The Group’s EMEA operations, which accounted for 12 percent of the Company’s revenue for the year, grew by two percent from US$60.5 million in 2009 to US$61.5 million in 2010. The revenue contribution improvement from the EMEA segment was principally due to the higher revenues from the Company’s terminals in Poland and Georgia, which was partially offset, by lower revenues in Madagascar and Syria.
Total consolidated cash operating expenses for the year increased 10 percent to US$203 million from US$185.2 million in the same period in 2009 primarily due to the 23 percent rise in equipment and facilities-related expenses brought about by the significant upswing in volume.

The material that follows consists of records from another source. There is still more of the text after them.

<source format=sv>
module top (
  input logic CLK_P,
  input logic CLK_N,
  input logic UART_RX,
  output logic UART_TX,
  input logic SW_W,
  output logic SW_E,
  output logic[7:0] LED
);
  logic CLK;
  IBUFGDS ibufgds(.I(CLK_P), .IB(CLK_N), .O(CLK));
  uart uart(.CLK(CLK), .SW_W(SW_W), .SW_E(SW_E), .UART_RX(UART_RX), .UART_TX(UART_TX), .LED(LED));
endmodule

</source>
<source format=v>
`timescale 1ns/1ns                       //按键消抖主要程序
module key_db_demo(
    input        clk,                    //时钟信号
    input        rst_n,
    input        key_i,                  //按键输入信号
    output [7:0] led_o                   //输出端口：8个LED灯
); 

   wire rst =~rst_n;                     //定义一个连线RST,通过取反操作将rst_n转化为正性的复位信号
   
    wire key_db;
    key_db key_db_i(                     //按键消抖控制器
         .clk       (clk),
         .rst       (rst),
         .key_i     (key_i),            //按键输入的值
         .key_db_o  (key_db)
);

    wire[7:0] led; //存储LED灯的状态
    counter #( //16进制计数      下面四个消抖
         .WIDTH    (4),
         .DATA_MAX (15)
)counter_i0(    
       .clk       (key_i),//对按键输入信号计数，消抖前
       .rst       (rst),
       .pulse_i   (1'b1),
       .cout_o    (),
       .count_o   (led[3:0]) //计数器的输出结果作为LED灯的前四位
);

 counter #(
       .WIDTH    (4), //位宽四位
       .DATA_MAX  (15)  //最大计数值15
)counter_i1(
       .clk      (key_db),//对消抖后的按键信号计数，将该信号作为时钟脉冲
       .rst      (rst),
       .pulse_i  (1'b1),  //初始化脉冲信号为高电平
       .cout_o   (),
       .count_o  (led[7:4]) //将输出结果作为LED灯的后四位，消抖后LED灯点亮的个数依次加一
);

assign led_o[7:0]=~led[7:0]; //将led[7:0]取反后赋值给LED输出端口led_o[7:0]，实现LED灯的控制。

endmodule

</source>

Consolidated EBITDA was 41 percent higher in 2010 at US$247.7 million compared to US$175.7million in 2009 mainly due to the strong growth in volume and revenues across all geographic segments of the group and subdued growth in operating expense. Consolidated EBITDA margin for the full year 2010 improved by five percentage points to 47 percent against 42 percent in the same period in 2009.
Consolidated interest expense and financing charges for the full year 2010 increased 77 percent to US$48.5 million from US$27.4 million in 2009. The increase was mainly due to higher debt level and higher interest rate associated with the issuance of the 10-year US$450 million Bond. The Company also accelerated the amortization of debt issue cost associated with loans at the parent level that were refinanced during the period to lengthen the duration of the Company’s loans and not have any substantial loan repayment until 2020. In addition, a one-time prepayment cost of US$0.8 million was booked as a result of the prepayment of TSSA’s US$ project finance loans from the International Finance Corporation (IFC) and Netherlands Development Finance Company (FMO).

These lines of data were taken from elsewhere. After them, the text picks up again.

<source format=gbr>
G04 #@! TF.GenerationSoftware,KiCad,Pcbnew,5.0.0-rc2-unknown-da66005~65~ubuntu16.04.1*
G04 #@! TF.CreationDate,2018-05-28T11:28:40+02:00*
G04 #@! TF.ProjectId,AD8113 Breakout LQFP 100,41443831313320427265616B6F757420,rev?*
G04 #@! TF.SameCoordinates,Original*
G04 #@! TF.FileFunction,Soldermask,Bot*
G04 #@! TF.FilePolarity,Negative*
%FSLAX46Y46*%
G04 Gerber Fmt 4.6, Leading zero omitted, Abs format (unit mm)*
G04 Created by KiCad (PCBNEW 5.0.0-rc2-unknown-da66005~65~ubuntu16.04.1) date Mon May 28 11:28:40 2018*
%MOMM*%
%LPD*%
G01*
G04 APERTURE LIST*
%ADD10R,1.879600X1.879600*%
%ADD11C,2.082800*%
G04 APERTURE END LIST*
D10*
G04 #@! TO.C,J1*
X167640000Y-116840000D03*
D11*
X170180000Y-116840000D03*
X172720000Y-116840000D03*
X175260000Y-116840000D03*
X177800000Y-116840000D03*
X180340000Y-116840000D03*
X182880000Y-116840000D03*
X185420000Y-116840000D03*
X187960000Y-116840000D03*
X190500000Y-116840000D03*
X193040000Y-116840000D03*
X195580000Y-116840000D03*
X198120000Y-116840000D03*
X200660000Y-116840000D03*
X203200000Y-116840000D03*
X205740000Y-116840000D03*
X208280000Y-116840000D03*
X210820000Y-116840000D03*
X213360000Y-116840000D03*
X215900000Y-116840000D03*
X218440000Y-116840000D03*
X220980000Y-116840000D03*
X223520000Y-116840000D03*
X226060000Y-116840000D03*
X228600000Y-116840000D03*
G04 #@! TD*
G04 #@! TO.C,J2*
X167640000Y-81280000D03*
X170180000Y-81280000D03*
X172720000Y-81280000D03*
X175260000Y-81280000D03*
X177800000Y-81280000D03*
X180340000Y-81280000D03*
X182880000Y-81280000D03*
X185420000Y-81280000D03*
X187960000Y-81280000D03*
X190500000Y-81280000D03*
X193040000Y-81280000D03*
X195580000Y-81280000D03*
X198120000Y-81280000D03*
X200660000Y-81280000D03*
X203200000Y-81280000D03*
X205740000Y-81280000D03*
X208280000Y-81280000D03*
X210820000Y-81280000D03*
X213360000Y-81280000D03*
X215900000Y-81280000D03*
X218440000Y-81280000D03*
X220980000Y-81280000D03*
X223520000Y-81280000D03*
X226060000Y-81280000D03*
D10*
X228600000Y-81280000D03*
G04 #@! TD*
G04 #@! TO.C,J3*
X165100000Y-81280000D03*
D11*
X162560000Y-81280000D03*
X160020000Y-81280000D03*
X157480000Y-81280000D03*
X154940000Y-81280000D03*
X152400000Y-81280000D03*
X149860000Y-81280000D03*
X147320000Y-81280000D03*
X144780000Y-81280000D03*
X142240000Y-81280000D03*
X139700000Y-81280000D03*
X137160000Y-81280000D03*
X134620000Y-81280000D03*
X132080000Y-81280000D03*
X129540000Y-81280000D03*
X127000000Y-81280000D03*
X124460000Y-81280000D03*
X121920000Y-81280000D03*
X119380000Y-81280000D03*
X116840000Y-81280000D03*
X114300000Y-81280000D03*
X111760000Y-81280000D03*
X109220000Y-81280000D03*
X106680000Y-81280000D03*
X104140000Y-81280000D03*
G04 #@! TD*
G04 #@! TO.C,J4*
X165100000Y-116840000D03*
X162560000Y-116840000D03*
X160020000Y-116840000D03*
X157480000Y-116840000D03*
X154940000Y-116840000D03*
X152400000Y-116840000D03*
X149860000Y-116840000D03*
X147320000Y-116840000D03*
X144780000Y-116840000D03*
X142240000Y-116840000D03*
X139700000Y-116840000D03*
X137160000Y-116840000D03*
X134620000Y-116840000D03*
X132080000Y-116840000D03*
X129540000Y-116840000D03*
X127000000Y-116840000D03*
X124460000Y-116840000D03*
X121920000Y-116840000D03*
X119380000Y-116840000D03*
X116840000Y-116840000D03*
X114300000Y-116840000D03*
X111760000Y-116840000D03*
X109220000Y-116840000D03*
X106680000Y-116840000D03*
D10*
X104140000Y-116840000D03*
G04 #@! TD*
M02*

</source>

The effective tax rate for the full year 2010 fell to 29 percent compared to 35 percent in the same period of 2009. The decrease was mainly attributable to lower operating losses at terminals in the early stages of operation in 2010 compared to the same period in 2009 and the lower capital gains tax rate on the one-time gain on sale of non-core assets.

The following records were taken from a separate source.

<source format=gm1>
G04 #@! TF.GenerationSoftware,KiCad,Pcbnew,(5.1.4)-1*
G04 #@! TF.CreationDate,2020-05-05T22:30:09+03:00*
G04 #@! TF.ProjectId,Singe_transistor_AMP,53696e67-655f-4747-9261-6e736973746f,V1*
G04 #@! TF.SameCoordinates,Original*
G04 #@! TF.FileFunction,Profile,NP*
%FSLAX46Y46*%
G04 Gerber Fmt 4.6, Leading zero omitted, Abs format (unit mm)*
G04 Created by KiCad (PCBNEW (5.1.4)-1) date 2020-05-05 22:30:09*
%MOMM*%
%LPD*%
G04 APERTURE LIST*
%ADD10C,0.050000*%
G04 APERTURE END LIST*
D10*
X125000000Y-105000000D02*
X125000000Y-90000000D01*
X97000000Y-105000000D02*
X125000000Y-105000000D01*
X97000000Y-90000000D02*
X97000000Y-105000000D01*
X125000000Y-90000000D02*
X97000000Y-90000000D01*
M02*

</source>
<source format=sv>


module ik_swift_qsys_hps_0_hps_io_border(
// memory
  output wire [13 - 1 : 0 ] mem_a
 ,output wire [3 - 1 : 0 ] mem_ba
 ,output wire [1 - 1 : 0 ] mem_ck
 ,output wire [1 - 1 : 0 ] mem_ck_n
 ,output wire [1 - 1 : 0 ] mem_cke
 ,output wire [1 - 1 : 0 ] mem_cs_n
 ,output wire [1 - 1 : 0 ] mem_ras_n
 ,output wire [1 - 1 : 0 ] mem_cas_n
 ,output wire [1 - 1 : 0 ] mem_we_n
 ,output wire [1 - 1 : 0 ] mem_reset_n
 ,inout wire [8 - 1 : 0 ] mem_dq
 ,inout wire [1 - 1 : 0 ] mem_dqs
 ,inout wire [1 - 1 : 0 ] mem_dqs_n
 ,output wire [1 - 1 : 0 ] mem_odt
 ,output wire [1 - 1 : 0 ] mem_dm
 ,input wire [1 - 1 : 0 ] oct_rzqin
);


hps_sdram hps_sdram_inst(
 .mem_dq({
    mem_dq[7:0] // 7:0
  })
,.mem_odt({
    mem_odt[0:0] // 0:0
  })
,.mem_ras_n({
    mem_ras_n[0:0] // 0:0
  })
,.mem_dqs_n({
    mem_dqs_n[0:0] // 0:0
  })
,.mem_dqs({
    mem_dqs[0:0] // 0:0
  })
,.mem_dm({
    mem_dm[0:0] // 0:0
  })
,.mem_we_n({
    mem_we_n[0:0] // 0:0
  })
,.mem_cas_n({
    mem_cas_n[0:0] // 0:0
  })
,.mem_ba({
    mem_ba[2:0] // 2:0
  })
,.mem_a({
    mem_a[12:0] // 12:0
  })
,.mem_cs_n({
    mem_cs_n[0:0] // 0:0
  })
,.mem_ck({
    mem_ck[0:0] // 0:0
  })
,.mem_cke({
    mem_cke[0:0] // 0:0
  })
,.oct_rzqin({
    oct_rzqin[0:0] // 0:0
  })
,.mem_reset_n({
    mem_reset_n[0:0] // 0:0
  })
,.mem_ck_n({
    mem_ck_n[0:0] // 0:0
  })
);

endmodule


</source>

In 2010, ICTSI’s capital expenditure amounted to US$125 million mainly from TSSA’s acquisition of container handling equipment, CGSA’s civil works in order to expand handling capacity and improve operating efficiency, SPIA’s pre-development civil works and MICT’s spending on Berth 6. In 2011, the total estimated consolidated capital expenditure is approximately US$356 million, US$214 million of which is for new projects in Argentina, Mexico and Colombia, and the balance mainly for civil works, systems improvement, and purchase of major cargo handling equipment at its port operations in Manila (MICT), Brazil (TSSA) and Ecuador (CGSA).